My 3038E will not crank to start unless I'm holding in on the Neutral Safety Switch detent ball with my thumb while a second switch without the harness connection plugged to it, keeps my transmission fluid from running out.
That's the bypass I used to determine my problem was with the NSS step in the starting sequence.
The operators manual just says if the switch is out of adjustment (See your John Deere Dealer) can anyone tell me what's involved with (Adjusting the Neutral Safety Switch) for proper contact and operation?
Thanks, all comments ,much appreciated.


----------



## unsquidly (Jul 13, 2021)

SmallGoater said:


> My 3038E will not crank to start unless I'm holding in on the Neutral Safety Switch detent ball with my thumb while a second switch without the harness connection plugged to it, keeps my transmission fluid from running out.
> That's the bypass I used to determine my problem was with the NSS step in the starting sequence.
> The operators manual just says if the switch is out of adjustment (See your John Deere Dealer) can anyone tell me what's involved with (Adjusting the Neutral Safety Switch) for proper contact and operation?
> Thanks, all comments ,much appreciated.



Not really up to date on newer John Deere equipment but the neutral safety switches that Kioti uses have no adjustment. They are just remove and replace when bad...First thing I would do, which is a long shot with most John Deere dealers, is give them a call and see if you can talk to someone in the service department and ask them if they know if there is a was to adjust this or not. They might tell you depending on how the dealer is...

Also, not sure what years and models are covered but I am thinking that John Deere had a recall on some of them. Might also ask that...


----------



## sixbales (May 18, 2011)

There are no adjustments to the old Ford tractor's transmission neutral safety switch. If they were adjustable, what a PITA that would be, pulling the transmission cover, make adjustment, reinstall the cover to check adjustment, etc.
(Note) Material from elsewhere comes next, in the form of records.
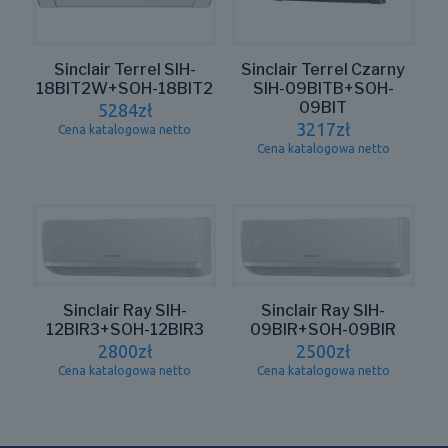
Sinclair Terrel SIH-
Sinclair Terrel Czarny
18BIT2W+SOH-18BIT2
SIH-09BITB+SOH-
09BIT
5284
zł
3217
zł
Cena katalogowa netto
Cena katalogowa netto
Sinclair Ray SIH-
Sinclair Ray SIH-
12BIR3+SOH-12BIR3
09BIR+SOH-09BIR
2800
zł
2500
zł
Cena katalogowa netto
Cena katalogowa netto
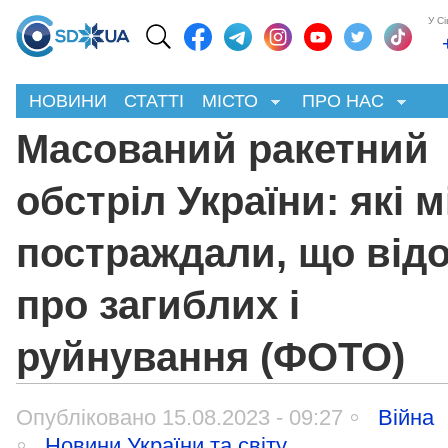
У С
НОВИНИ
СТАТТІ
МІСТО
ПРО НАС
Масований ракетний
обстріл України: які м
постраждали, що від
про загиблих і
руйнування (ФОТО)
Опубліковано 15.08.2023 - 09:27
Війна
Новини України та світу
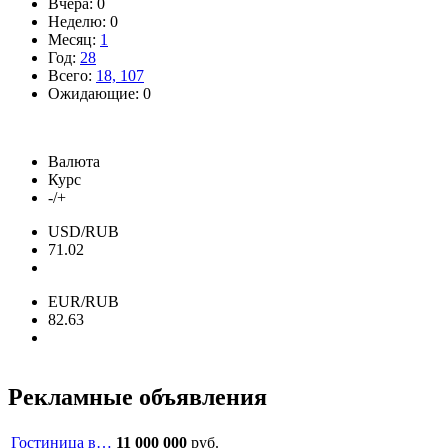
Вчера: 0
Неделю: 0
Месяц:
1
Год:
28
Всего:
18, 107
Ожидающие: 0
Валюта
Курс
-/+
USD/RUB
71.02
EUR/RUB
82.63
Рекламные объявления
Гостиница в…
11 000 000
руб.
My experience with Ford trans neutral safety switches is that they last maybe 3-4 years before you have to start "jiggling" the hi/lo shift lever to get it to function properly.


----------



## SmallGoater (Sep 20, 2021)

Thanks for the feedback guys, looks like I'm about to find out just how much of a PITA it's going to be. 
All my research and networking so far is pointing in that direction.


----------



## unsquidly (Jul 13, 2021)

SmallGoater said:


> Thanks for the feedback guys, looks like I'm about to find out just how much of a PITA it's going to be.
> All my research and networking so far is pointing in that direction.



Not sure where this switch is located on your model of John Deere but on Kioti newer models it is on the outside of the trans and not hard at all to get to can change....


----------